As soon as he was steady on his feet once more, Dahlia moved to collect Taulmaril. “We’ll find a place to rest,” she explained, “so I can cut out those spines…”

“Do you think you can elude me?” roared Hadencourt’s booming voice, and it seemed to be coming from every direction at once, with echoes both near and far away.

Dahlia drew Drizzt’s gaze to the dead devils. “He knows where we are,” she explained. “He’s a malebranche, a war devil-his sight extends through the eyes of his minions.”

She was moving as she spoke, and so was Drizzt, neither wanting to face Hadencourt or any of his remaining soldiers just then.

“I will find you!” the unseen war devil roared with an accompanying burst of laughter. “You cannot hide!”

Drizzt and Dahlia stumbled off through the brush.

10

An uneasy Herzgo Alegni paced around a dark thicket in Neverwinter Wood. He knew another Netherese lord had come through the shadows. He could feel the presence. And the sickly sensation accompanying that feeling gave him a good indication of who it might be.

He was hardly surprised, but still dismayed when the withered old man made his appearance, his mottled robes masking his frame-a body that had once, long ago, rippled with the muscles of a warrior.

“Master,” Alegni said humbly, bowing his head and lowering his gaze to the ground.

“So you remember,” the old man said with a snort.

Alegni glanced up to look into the warlock’s face. How could he not remember such a thing? This man, Draygo Quick, had sponsored Herzgo Alegni into the Circle of Power, and had recommended Alegni specifically to lead the expedition in Neverwinter Wood.

As soon as he realized his faux pas, Alegni dropped his gaze back to the ground, but Draygo merely laughed.

“How many more decades will you need, my protege?” the old warlock said, and the twist of sarcasm he put on that last word made Alegni wince.
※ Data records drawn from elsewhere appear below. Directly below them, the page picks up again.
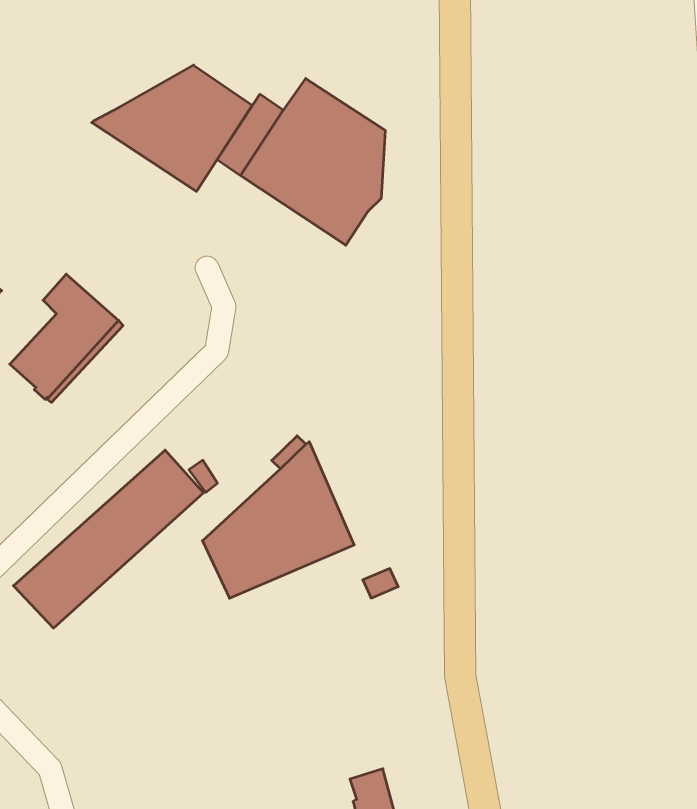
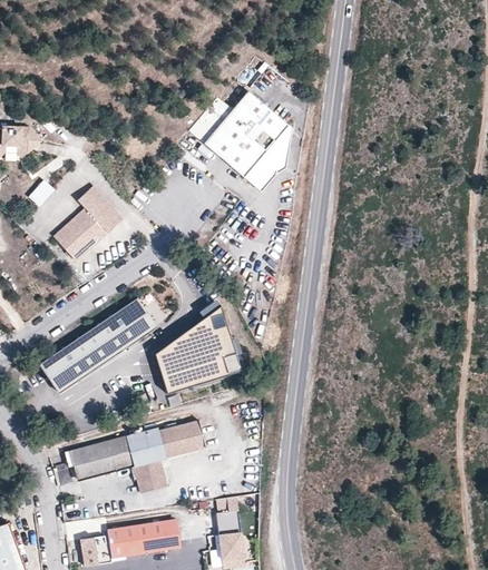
building: [92,65,252,191] -> none
building: none -> [69,421,205,494]

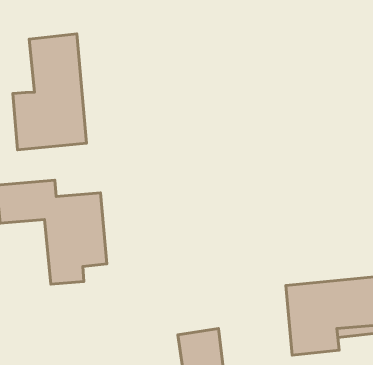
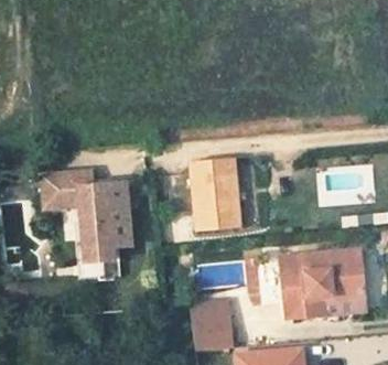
building: [13,34,87,150] -> none
building: none -> [194,154,245,228]

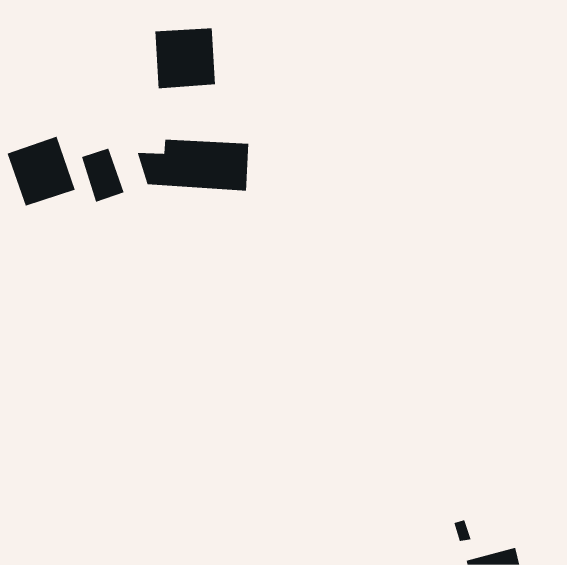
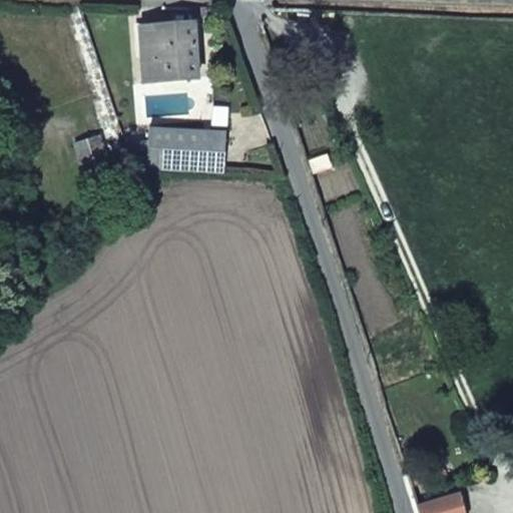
building: [7,136,76,206] -> none

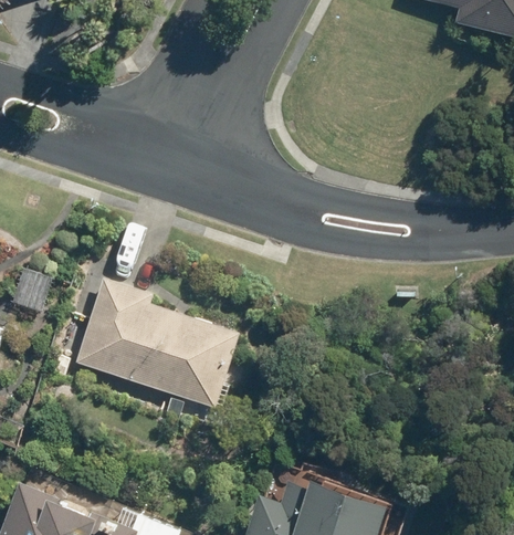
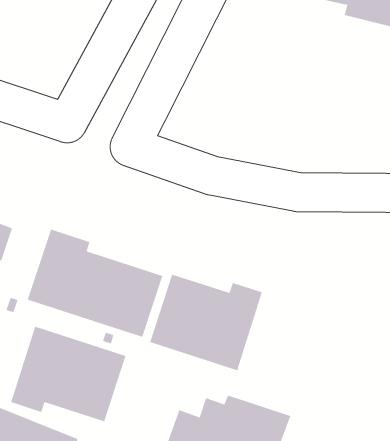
building: none -> [150,274,263,371]
building: none -> [10,326,126,422]

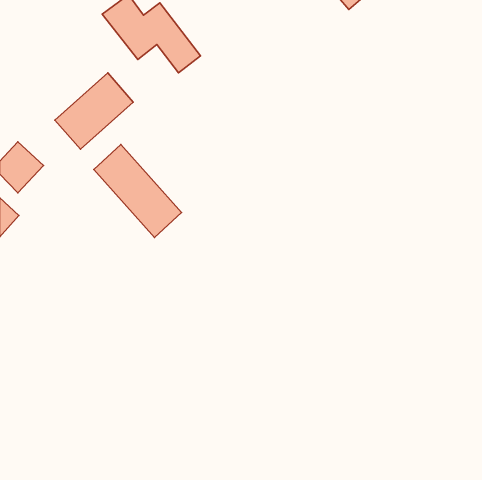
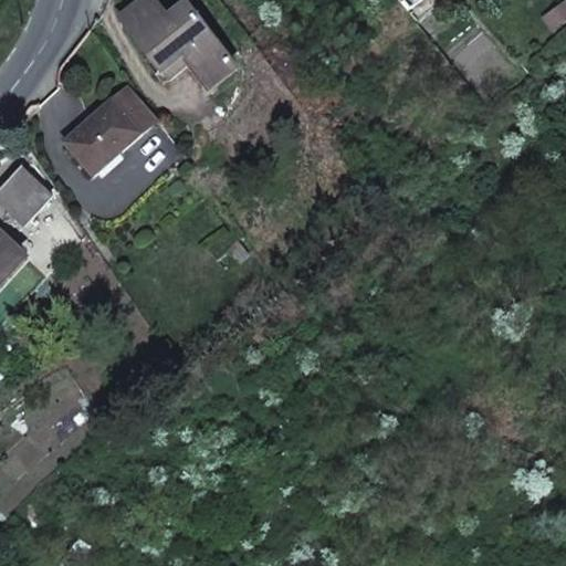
building: [94,145,182,237] -> none

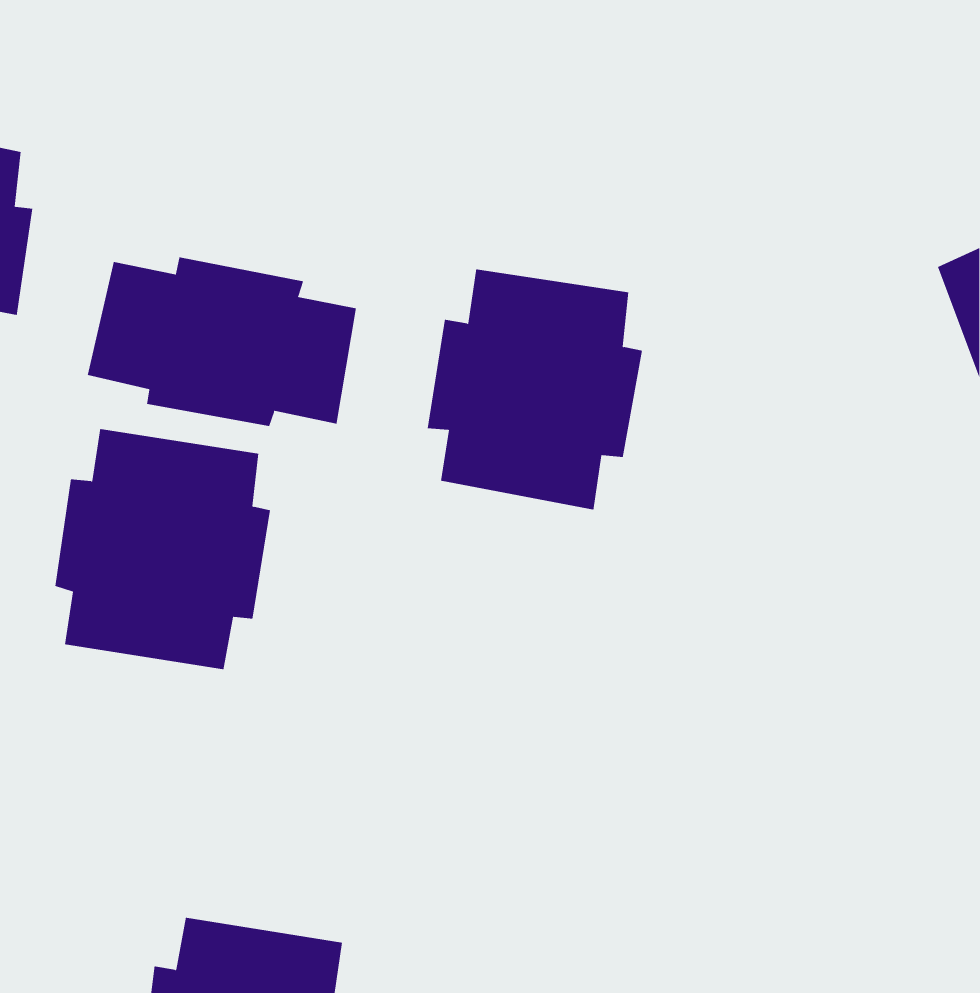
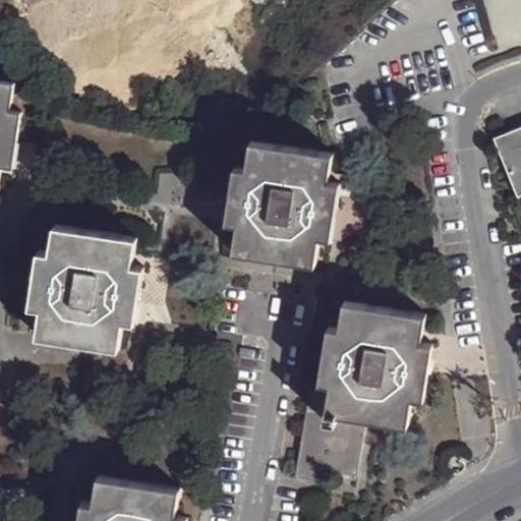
building: [87,256,357,427] -> none
building: none -> [290,304,430,486]

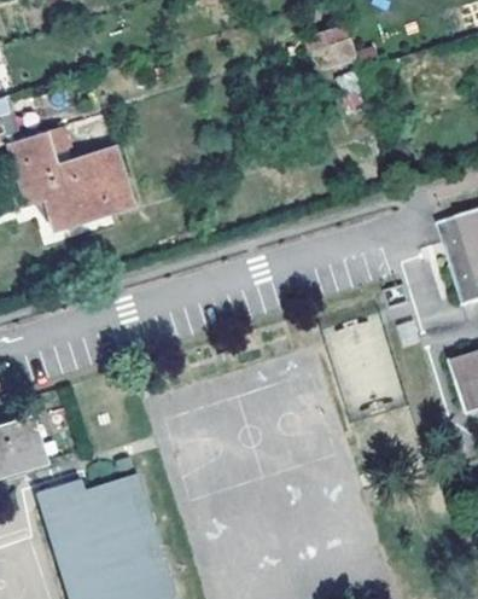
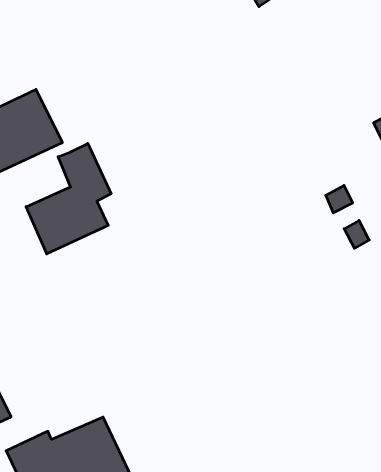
building: none -> [26,143,111,254]

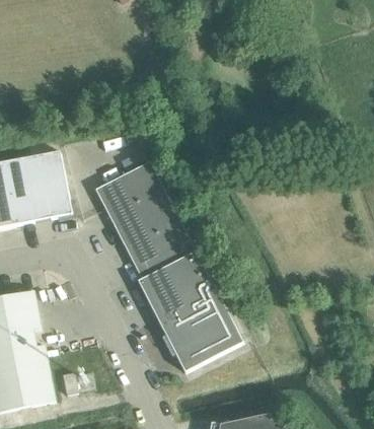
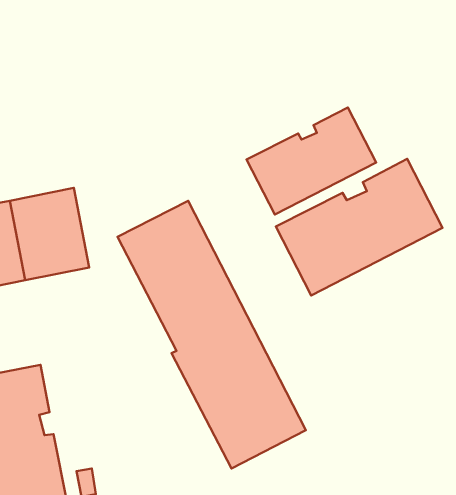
building: none -> [247,108,376,215]
building: none -> [276,159,443,295]

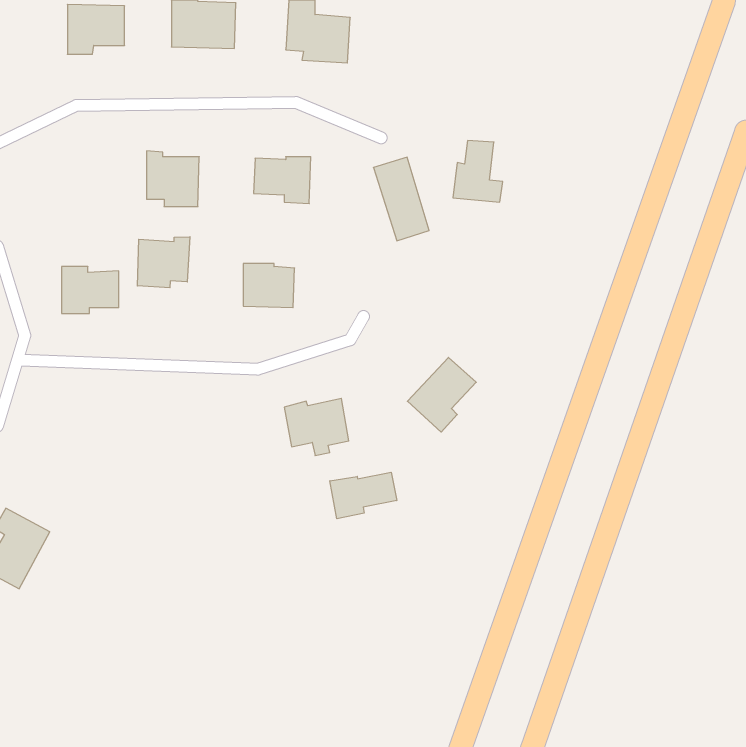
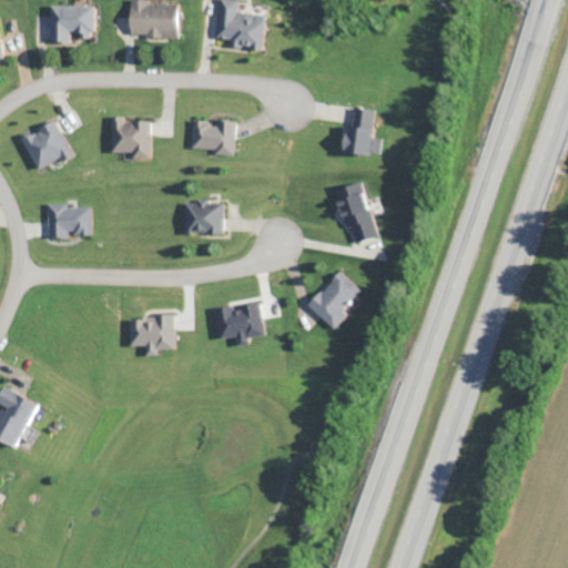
building: none -> [20,120,73,170]
building: [373,157,429,241] -> [335,181,377,244]
building: [137,237,190,288] -> none
building: none -> [129,314,174,355]
building: [330,472,397,519] -> none

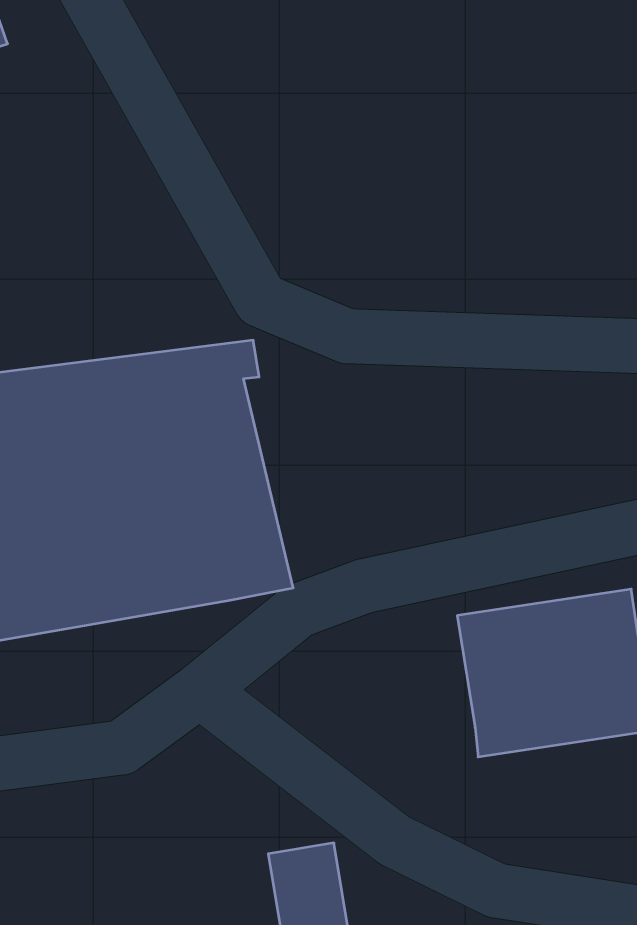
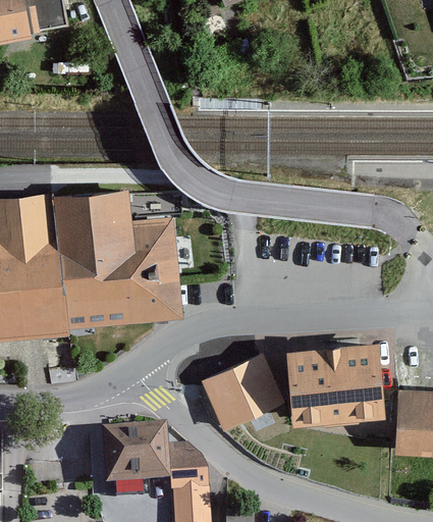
building: none -> [197,355,275,429]
building: none -> [91,426,159,485]

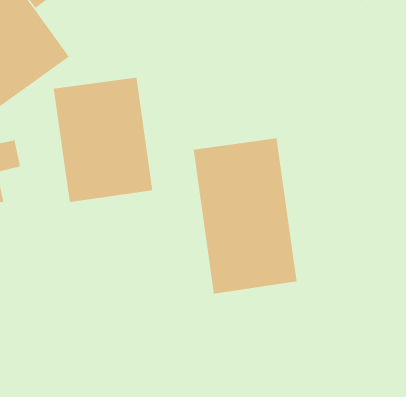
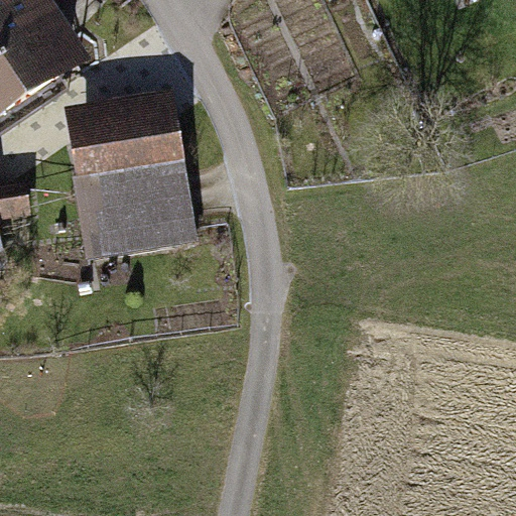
building: [193,138,297,294] -> none

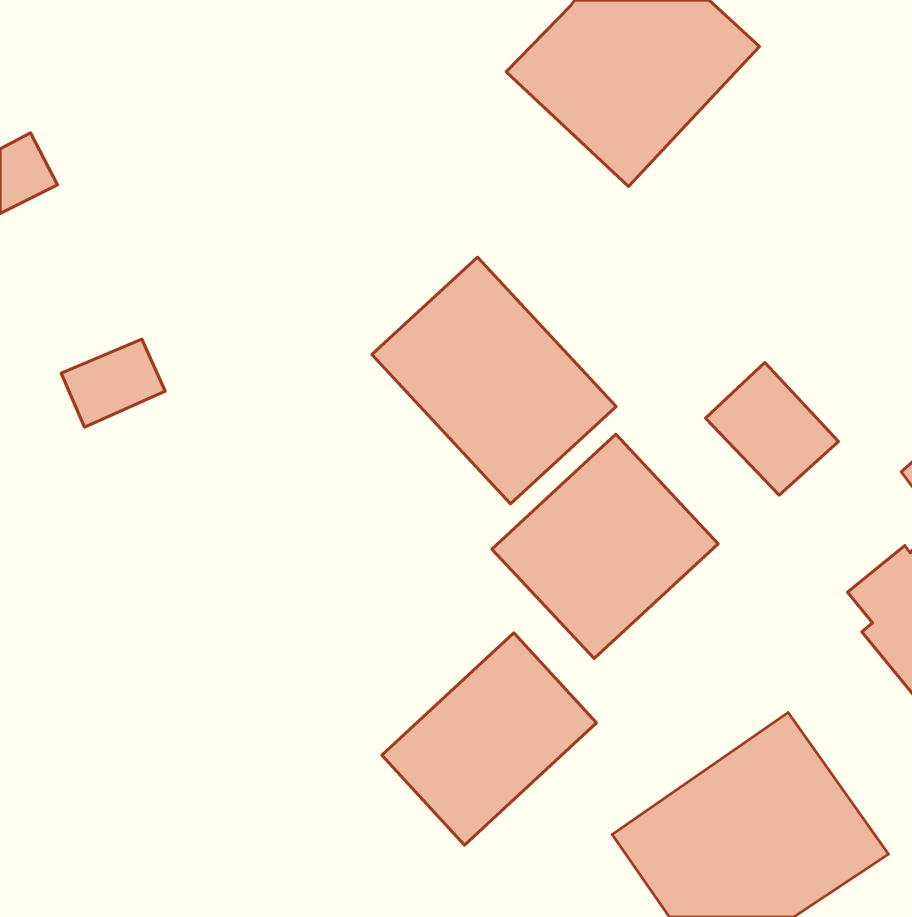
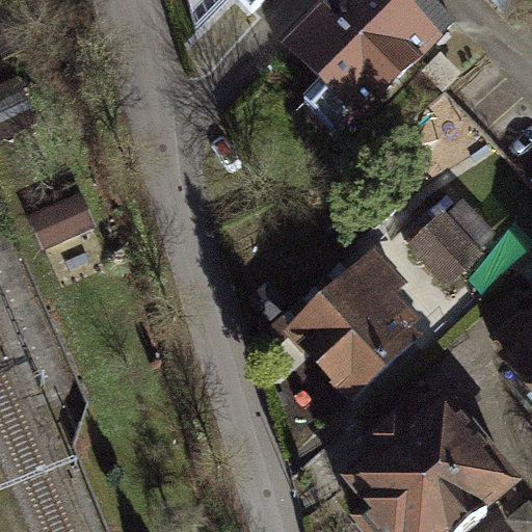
building: [372,257,616,504] -> none
building: [382,633,597,845] -> none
“Oh, look up at me!” Draygo Quick insisted. When Alegni complied, he continued, “I didn’t sponsor you for this task so that you would forever live in Neverwinter Wood.”

“I know, Master,” Herzgo Alegni replied. “But much has happened here, much unexpected. We were on the verge of victory-the city’s main bridge had been named in my honor.”

Draygo laughed again, a wheezing sound that showed how his years of playing with diseases and rot had exacted a toll on his lungs. “I cannot deny that the cataclysm of the volcano was unexpected.”